Your instructions
Go to the line below containing "Task: Tell whether" and print exactly from there through the line containing "Scale: 8 nm/pixel", both included. Print nothing else.

Input for this task

◆ ◆ ◆ ◆ ◆

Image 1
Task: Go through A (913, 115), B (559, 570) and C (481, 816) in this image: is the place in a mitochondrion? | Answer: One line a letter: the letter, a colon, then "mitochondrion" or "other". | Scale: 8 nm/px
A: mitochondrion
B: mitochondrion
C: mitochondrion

◆ ◆ ◆ ◆ ◆

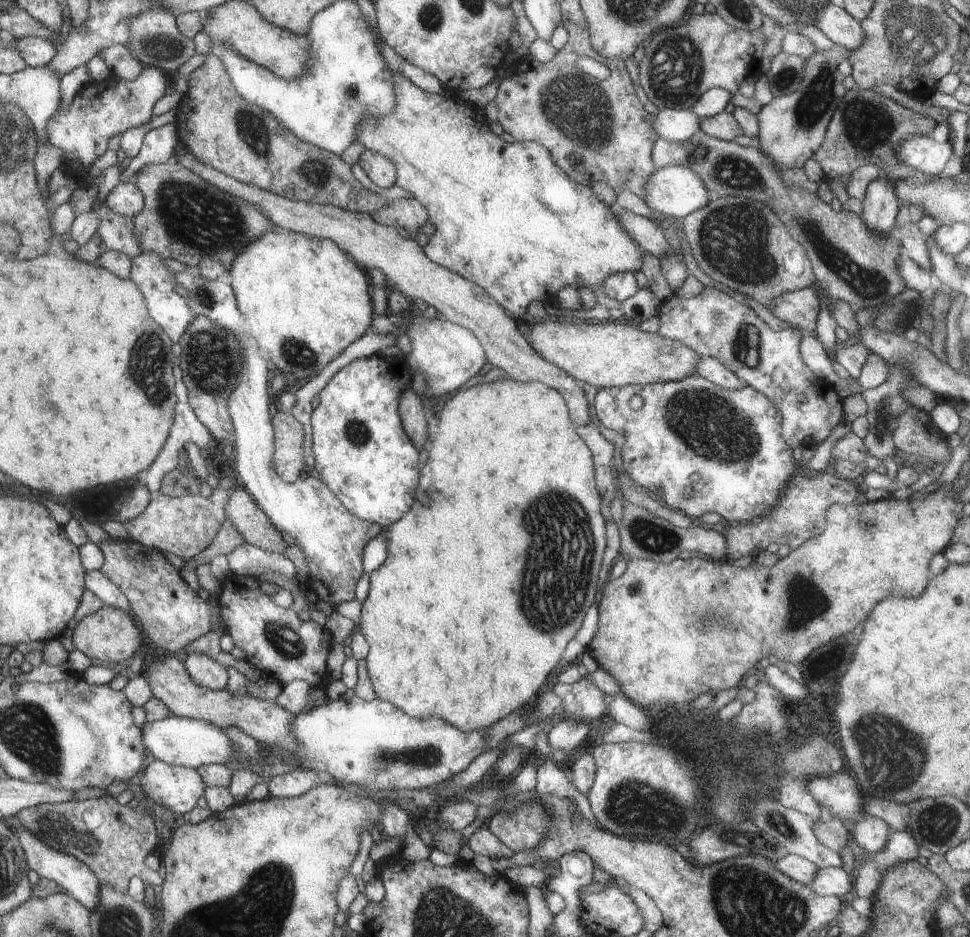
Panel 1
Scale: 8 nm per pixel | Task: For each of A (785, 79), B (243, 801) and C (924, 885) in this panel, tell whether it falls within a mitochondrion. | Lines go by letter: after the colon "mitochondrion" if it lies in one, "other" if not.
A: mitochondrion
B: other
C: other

◆ ◆ ◆ ◆ ◆

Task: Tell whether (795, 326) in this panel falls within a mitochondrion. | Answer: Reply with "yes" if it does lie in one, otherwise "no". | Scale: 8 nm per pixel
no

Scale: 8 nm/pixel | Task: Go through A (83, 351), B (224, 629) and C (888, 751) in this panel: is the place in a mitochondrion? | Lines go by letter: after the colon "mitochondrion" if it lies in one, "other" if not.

◆ ◆ ◆ ◆ ◆

Solved exercise
Task: Tell whether (795, 326) in this panel falls within a mitochondrion. | Answer: Reply with "yes" if it does lie in one, otherwise "no". | Scale: 8 nm per pixel
no

Scale: 8 nm/pixel | Task: Go through A (83, 351), B (224, 629) and C (888, 751) in this panel: is the place in a mitochondrion? | Lines go by letter: after the colon "mitochondrion" if it lies in one, "other" if not.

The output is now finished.